■ **Exercise**
Please put each item's source text into a Markdown table with the columns Row and Line. Number the nonblank lines from 1 and leave out blank lines.

■ **Records to process**
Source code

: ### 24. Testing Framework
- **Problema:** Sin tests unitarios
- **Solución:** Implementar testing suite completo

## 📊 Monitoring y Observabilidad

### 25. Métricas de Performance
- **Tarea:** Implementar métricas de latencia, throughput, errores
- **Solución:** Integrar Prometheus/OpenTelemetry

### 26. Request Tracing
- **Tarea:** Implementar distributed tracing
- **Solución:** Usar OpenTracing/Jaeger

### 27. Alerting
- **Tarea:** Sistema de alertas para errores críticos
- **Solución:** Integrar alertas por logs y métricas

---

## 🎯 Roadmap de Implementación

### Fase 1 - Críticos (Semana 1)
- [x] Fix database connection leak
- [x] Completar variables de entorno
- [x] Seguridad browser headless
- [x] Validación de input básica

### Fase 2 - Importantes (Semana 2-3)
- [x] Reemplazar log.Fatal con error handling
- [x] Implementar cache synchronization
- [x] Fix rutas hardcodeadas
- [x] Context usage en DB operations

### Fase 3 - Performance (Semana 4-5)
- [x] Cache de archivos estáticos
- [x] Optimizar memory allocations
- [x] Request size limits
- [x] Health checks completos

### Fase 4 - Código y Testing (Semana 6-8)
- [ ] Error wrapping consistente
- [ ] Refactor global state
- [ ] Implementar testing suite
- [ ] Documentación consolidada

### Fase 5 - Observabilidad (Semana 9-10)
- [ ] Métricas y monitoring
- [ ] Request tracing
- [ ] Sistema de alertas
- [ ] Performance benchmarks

■ **Answer box**
| Row | Line |
|---|---|
| 1 | Source code |
| 2 | : ### 24. Testing Framework |
| 3 | - **Problema:** Sin tests unitarios |
| 4 | - **Solución:** Implementar testing suite completo |
| 5 | ## 📊 Monitoring y Observabilidad |
| 6 | ### 25. Métricas de Performance |
| 7 | - **Tarea:** Implementar métricas de latencia, throughput, errores |
| 8 | - **Solución:** Integrar Prometheus/OpenTelemetry |
| 9 | ### 26. Request Tracing |
| 10 | - **Tarea:** Implementar distributed tracing |
| 11 | - **Solución:** Usar OpenTracing/Jaeger |
| 12 | ### 27. Alerting |
| 13 | - **Tarea:** Sistema de alertas para errores críticos |
| 14 | - **Solución:** Integrar alertas por logs y métricas |
| 15 | --- |
| 16 | ## 🎯 Roadmap de Implementación |
| 17 | ### Fase 1 - Críticos (Semana 1) |
| 18 | - [x] Fix database connection leak |
| 19 | - [x] Completar variables de entorno |
| 20 | - [x] Seguridad browser headless |
| 21 | - [x] Validación de input básica |
| 22 | ### Fase 2 - Importantes (Semana 2-3) |
| 23 | - [x] Reemplazar log.Fatal con error handling |
| 24 | - [x] Implementar cache synchronization |
| 25 | - [x] Fix rutas hardcodeadas |
| 26 | - [x] Context usage en DB operations |
| 27 | ### Fase 3 - Performance (Semana 4-5) |
| 28 | - [x] Cache de archivos estáticos |
| 29 | - [x] Optimizar memory allocations |
| 30 | - [x] Request size limits |
| 31 | - [x] Health checks completos |
| 32 | ### Fase 4 - Código y Testing (Semana 6-8) |
| 33 | - [ ] Error wrapping consistente |
| 34 | - [ ] Refactor global state |
| 35 | - [ ] Implementar testing suite |
| 36 | - [ ] Documentación consolidada |
| 37 | ### Fase 5 - Observabilidad (Semana 9-10) |
| 38 | - [ ] Métricas y monitoring |
| 39 | - [ ] Request tracing |
| 40 | - [ ] Sistema de alertas |
| 41 | - [ ] Performance benchmarks |